→ **Exercise details**
Restate the listing exactly and in full.

Start of Block

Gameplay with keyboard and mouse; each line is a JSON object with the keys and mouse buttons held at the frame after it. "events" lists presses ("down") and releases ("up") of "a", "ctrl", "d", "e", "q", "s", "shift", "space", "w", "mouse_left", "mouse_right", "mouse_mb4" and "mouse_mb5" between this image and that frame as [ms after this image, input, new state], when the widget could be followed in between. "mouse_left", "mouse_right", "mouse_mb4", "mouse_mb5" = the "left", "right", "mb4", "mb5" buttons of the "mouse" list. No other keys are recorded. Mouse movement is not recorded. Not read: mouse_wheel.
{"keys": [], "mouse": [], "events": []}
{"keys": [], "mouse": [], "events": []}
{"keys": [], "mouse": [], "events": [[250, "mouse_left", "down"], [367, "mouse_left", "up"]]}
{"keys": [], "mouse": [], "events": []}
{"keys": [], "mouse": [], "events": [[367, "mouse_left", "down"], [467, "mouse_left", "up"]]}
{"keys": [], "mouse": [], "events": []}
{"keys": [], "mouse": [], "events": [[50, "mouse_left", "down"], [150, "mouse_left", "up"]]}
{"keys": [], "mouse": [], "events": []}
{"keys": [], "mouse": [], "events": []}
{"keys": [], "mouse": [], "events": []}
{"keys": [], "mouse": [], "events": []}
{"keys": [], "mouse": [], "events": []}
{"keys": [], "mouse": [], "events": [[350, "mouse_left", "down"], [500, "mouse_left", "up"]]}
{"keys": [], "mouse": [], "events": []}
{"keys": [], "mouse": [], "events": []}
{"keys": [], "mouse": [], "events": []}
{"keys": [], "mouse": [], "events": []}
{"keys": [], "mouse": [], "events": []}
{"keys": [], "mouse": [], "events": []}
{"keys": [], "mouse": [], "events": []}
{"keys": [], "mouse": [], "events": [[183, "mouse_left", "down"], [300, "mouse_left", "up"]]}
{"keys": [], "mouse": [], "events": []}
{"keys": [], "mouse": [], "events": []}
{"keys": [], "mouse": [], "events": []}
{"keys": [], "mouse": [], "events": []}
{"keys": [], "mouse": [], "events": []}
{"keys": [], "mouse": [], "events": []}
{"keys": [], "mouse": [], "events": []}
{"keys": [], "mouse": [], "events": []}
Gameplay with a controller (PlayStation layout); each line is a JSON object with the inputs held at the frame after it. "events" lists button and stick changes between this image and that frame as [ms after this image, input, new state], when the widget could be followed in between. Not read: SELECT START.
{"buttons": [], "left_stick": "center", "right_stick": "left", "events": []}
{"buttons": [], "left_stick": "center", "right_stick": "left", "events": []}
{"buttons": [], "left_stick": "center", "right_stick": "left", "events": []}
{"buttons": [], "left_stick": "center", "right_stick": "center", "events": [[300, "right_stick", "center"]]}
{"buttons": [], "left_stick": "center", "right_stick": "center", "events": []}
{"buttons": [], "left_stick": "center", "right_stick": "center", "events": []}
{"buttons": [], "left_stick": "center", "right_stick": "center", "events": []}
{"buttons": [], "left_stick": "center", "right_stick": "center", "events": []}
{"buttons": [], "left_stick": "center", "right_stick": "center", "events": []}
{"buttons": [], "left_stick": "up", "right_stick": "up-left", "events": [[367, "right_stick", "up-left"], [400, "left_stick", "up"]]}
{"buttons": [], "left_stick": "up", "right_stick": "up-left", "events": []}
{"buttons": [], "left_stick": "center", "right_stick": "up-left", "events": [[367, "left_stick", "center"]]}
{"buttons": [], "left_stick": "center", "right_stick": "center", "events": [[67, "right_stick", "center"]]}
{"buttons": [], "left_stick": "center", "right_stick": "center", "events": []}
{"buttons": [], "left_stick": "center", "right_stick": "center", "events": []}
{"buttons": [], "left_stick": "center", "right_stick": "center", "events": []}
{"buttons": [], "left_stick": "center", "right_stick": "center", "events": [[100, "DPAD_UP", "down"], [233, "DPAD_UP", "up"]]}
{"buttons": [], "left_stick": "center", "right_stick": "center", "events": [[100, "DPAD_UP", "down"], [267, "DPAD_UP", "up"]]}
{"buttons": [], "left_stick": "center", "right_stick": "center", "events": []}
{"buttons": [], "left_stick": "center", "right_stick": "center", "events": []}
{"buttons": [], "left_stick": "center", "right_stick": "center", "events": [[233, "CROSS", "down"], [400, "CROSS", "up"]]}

End of Block

→ **Solved problem**
Gameplay with keyboard and mouse; each line is a JSON object with the keys and mouse buttons held at the frame after it. "events" lists presses ("down") and releases ("up") of "a", "ctrl", "d", "e", "q", "s", "shift", "space", "w", "mouse_left", "mouse_right", "mouse_mb4" and "mouse_mb5" between this image and that frame as [ms after this image, input, new state], when the widget could be followed in between. "mouse_left", "mouse_right", "mouse_mb4", "mouse_mb5" = the "left", "right", "mb4", "mb5" buttons of the "mouse" list. No other keys are recorded. Mouse movement is not recorded. Not read: mouse_wheel.
{"keys": [], "mouse": [], "events": []}
{"keys": [], "mouse": [], "events": []}
{"keys": [], "mouse": [], "events": [[250, "mouse_left", "down"], [367, "mouse_left", "up"]]}
{"keys": [], "mouse": [], "events": []}
{"keys": [], "mouse": [], "events": [[367, "mouse_left", "down"], [467, "mouse_left", "up"]]}
{"keys": [], "mouse": [], "events": []}
{"keys": [], "mouse": [], "events": [[50, "mouse_left", "down"], [150, "mouse_left", "up"]]}
{"keys": [], "mouse": [], "events": []}
{"keys": [], "mouse": [], "events": []}
{"keys": [], "mouse": [], "events": []}
{"keys": [], "mouse": [], "events": []}
{"keys": [], "mouse": [], "events": []}
{"keys": [], "mouse": [], "events": [[350, "mouse_left", "down"], [500, "mouse_left", "up"]]}
{"keys": [], "mouse": [], "events": []}
{"keys": [], "mouse": [], "events": []}
{"keys": [], "mouse": [], "events": []}
{"keys": [], "mouse": [], "events": []}
{"keys": [], "mouse": [], "events": []}
{"keys": [], "mouse": [], "events": []}
{"keys": [], "mouse": [], "events": []}
{"keys": [], "mouse": [], "events": [[183, "mouse_left", "down"], [300, "mouse_left", "up"]]}
{"keys": [], "mouse": [], "events": []}
{"keys": [], "mouse": [], "events": []}
{"keys": [], "mouse": [], "events": []}
{"keys": [], "mouse": [], "events": []}
{"keys": [], "mouse": [], "events": []}
{"keys": [], "mouse": [], "events": []}
{"keys": [], "mouse": [], "events": []}
{"keys": [], "mouse": [], "events": []}
Gameplay with a controller (PlayStation layout); each line is a JSON object with the inputs held at the frame after it. "events" lists button and stick changes between this image and that frame as [ms after this image, input, new state], when the widget could be followed in between. Not read: SELECT START.
{"buttons": [], "left_stick": "center", "right_stick": "left", "events": []}
{"buttons": [], "left_stick": "center", "right_stick": "left", "events": []}
{"buttons": [], "left_stick": "center", "right_stick": "left", "events": []}
{"buttons": [], "left_stick": "center", "right_stick": "center", "events": [[300, "right_stick", "center"]]}
{"buttons": [], "left_stick": "center", "right_stick": "center", "events": []}
{"buttons": [], "left_stick": "center", "right_stick": "center", "events": []}
{"buttons": [], "left_stick": "center", "right_stick": "center", "events": []}
{"buttons": [], "left_stick": "center", "right_stick": "center", "events": []}
{"buttons": [], "left_stick": "center", "right_stick": "center", "events": []}
{"buttons": [], "left_stick": "up", "right_stick": "up-left", "events": [[367, "right_stick", "up-left"], [400, "left_stick", "up"]]}
{"buttons": [], "left_stick": "up", "right_stick": "up-left", "events": []}
{"buttons": [], "left_stick": "center", "right_stick": "up-left", "events": [[367, "left_stick", "center"]]}
{"buttons": [], "left_stick": "center", "right_stick": "center", "events": [[67, "right_stick", "center"]]}
{"buttons": [], "left_stick": "center", "right_stick": "center", "events": []}
{"buttons": [], "left_stick": "center", "right_stick": "center", "events": []}
{"buttons": [], "left_stick": "center", "right_stick": "center", "events": []}
{"buttons": [], "left_stick": "center", "right_stick": "center", "events": [[100, "DPAD_UP", "down"], [233, "DPAD_UP", "up"]]}
{"buttons": [], "left_stick": "center", "right_stick": "center", "events": [[100, "DPAD_UP", "down"], [267, "DPAD_UP", "up"]]}
{"buttons": [], "left_stick": "center", "right_stick": "center", "events": []}
{"buttons": [], "left_stick": "center", "right_stick": "center", "events": []}
{"buttons": [], "left_stick": "center", "right_stick": "center", "events": [[233, "CROSS", "down"], [400, "CROSS", "up"]]}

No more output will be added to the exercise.